Data shown =
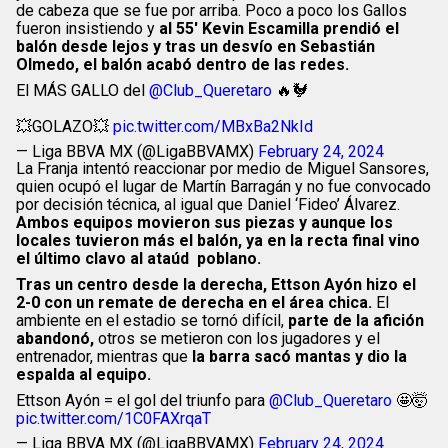
de cabeza que se fue por arriba. Poco a poco los Gallos
fueron insistiendo y
al 55′ Kevin Escamilla prendió el
balón desde lejos y tras un desvío en Sebastián
Olmedo, el balón acabó dentro de las redes.
El MÁS GALLO del
@Club_Queretaro
🔥🐓
💥GOLAZO💥
pic.twitter.com/MBxBa2NkId
— Liga BBVA MX (@LigaBBVAMX)
February 24, 2024
La Franja intentó reaccionar por medio de Miguel Sansores,
quien ocupó el lugar de Martín Barragán y no fue convocado
por decisión técnica, al igual que Daniel ‘Fideo’ Álvarez.
Ambos equipos movieron sus piezas y aunque los
locales tuvieron más el balón, ya en la recta final vino
el último clavo al ataúd poblano.
Tras un centro desde la derecha, Ettson Ayón hizo el
2-0 con un remate de derecha en el área chica.
El
ambiente en el estadio se tornó difícil,
parte de la afición
abandonó,
otros se metieron con los jugadores y el
entrenador, mientras que
la barra sacó mantas y dio la
espalda al equipo.
Ettson Ayón = el gol del triunfo para
@Club_Queretaro
🤩🤯
pic.twitter.com/1C0FAXrqaT
— Liga BBVA MX (@LigaBBVAMX)
February 24, 2024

Work order = Retype the text read from the rows above line for line, changing nothing, and leave the pictures out.

Expected answer =
de cabeza que se fue por arriba. Poco a poco los Gallos
fueron insistiendo y
al 55′ Kevin Escamilla prendió el
balón desde lejos y tras un desvío en Sebastián
Olmedo, el balón acabó dentro de las redes.
El MÁS GALLO del
@Club_Queretaro
🔥🐓
💥GOLAZO💥
pic.twitter.com/MBxBa2NkId
— Liga BBVA MX (@LigaBBVAMX)
February 24, 2024
La Franja intentó reaccionar por medio de Miguel Sansores,
quien ocupó el lugar de Martín Barragán y no fue convocado
por decisión técnica, al igual que Daniel ‘Fideo’ Álvarez.
Ambos equipos movieron sus piezas y aunque los
locales tuvieron más el balón, ya en la recta final vino
el último clavo al ataúd poblano.
Tras un centro desde la derecha, Ettson Ayón hizo el
2-0 con un remate de derecha en el área chica.
El
ambiente en el estadio se tornó difícil,
parte de la afición
abandonó,
otros se metieron con los jugadores y el
entrenador, mientras que
la barra sacó mantas y dio la
espalda al equipo.
Ettson Ayón = el gol del triunfo para
@Club_Queretaro
🤩🤯
pic.twitter.com/1C0FAXrqaT
— Liga BBVA MX (@LigaBBVAMX)
February 24, 2024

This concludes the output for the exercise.